Unimaginable cruelty in Thailand

July 20, 2017

It is hard to comprehend the depth of inhumanity that causes human-traffickers to take money from refugees to smuggle them to a place of safety, but instead then enslave them, exploit them, rape them, ransom them and finally murder them.

The Libyan people-smugglers are bad enough exploiting and torturing helpless sub-Saharan migrants seeking a better life across the Mediterranean in Europe, but the traffickers in Thailand have plumbed new lows of depravity in their treatment of Rohingya Muslims.

A court in Bangkok has just found 40 Thai smugglers guilty of trafficking, kidnapping and murder. The trial of a further 60 accused is still proceeding.

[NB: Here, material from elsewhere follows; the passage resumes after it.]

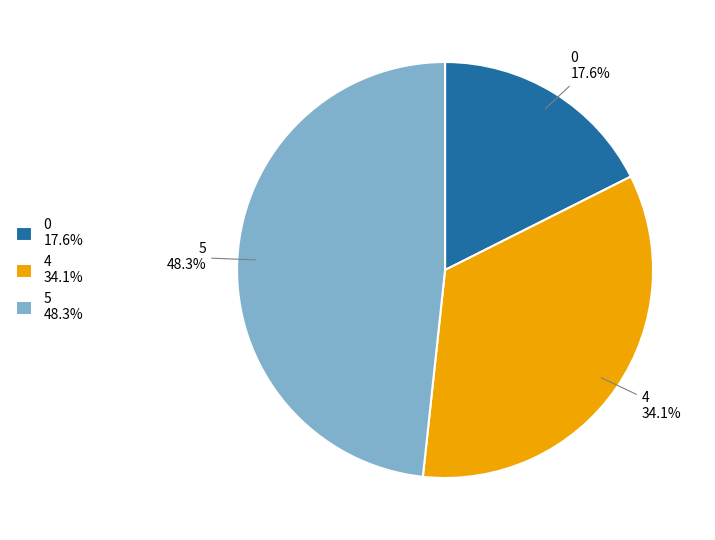

The 4 slice represents 49% of the pie. True or false?

False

Among those so far found guilty is a former army general, Manus Konpang who was arrested two years ago but who, many assumed, would never actually be brought to trial. Yet Konpang has been convicted of organizing an extensive smuggling racket. His henchmen agreed to smuggle despairing Rohingya and Bangladeshi refugees through Thailand to the safety of Muslim Malaysia. For this they took hundreds of dollars from each refugee. But instead of honoring the deal, they sent the refugees to guarded jungle camps, robbed them of their possessions and held them hostage.

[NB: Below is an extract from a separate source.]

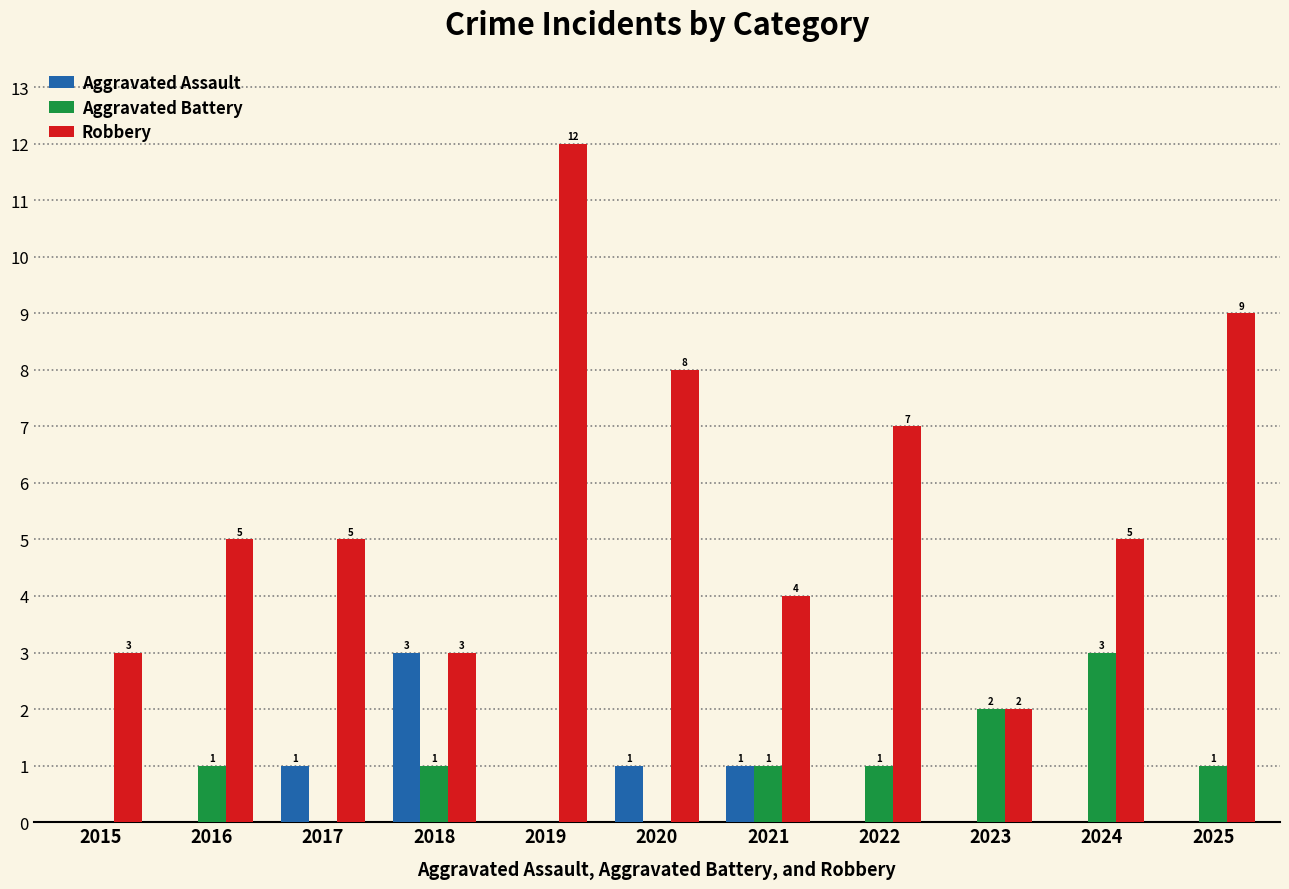

Which label corresponds to the largest value in the chart?

2019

The prisoners were given phones and ordered to call friends and relatives back home to wire money to ransom them. These demands generally caused consternation. Dirt-poor local communities had often already clubbed together to fund the migrants’ trips to safety. Now they were being told to find yet more cash. This was appalling enough. But what happened next was abhorrent. Those enslaved migrants who refused to call home or whose relatives said they could not pay the ransoms demanded were killed out of hand. Their fellow prisoners were forced to bury them in mass graves. But then even many of those refugees who were ransomed were also murdered. Very few found their way on to freedom in Malaysia. And as Thai security forces closed in on these death camps, the traffickers slaughtered their remaining prisoners, demolished the enclosures and sought to disguise the mass graves by planting fast-growing jungle foliage over them.

It was long assumed that people-trafficking crimes on this scale could not have been perpetrated without some sort of connivance from officialdom. And indeed the presence of a former general as one of the lynchpins of this inhumane racket, strongly suggests that someone, somewhere who was in a position to stop these horrors did indeed turn a blind eye, no doubt for a suitable bribe.

Yet, it is to the considerable credit of the Thai authorities that when the awful truth began to emerge they acted decisively.

Cynics of course will argue that with its flourishing tourist economy, the last thing that the Thai authorities wanted was an obscene scandal of these proportions besmirching the country’s international reputation. But this is to ignore the genuine disgust with which ordinary Thais have greeted the revelations that have so far emerged in this trial.

The prosecution of the remaining 60 defendants has not yet been completed. Those already found guilty await sentencing. Thailand has kept capital punishment that is used most notably for drug dealers. But it would seem entirely appropriate that all those convicted of these almost unimaginably cruel crimes should be shown the total lack of mercy that they showed their victims.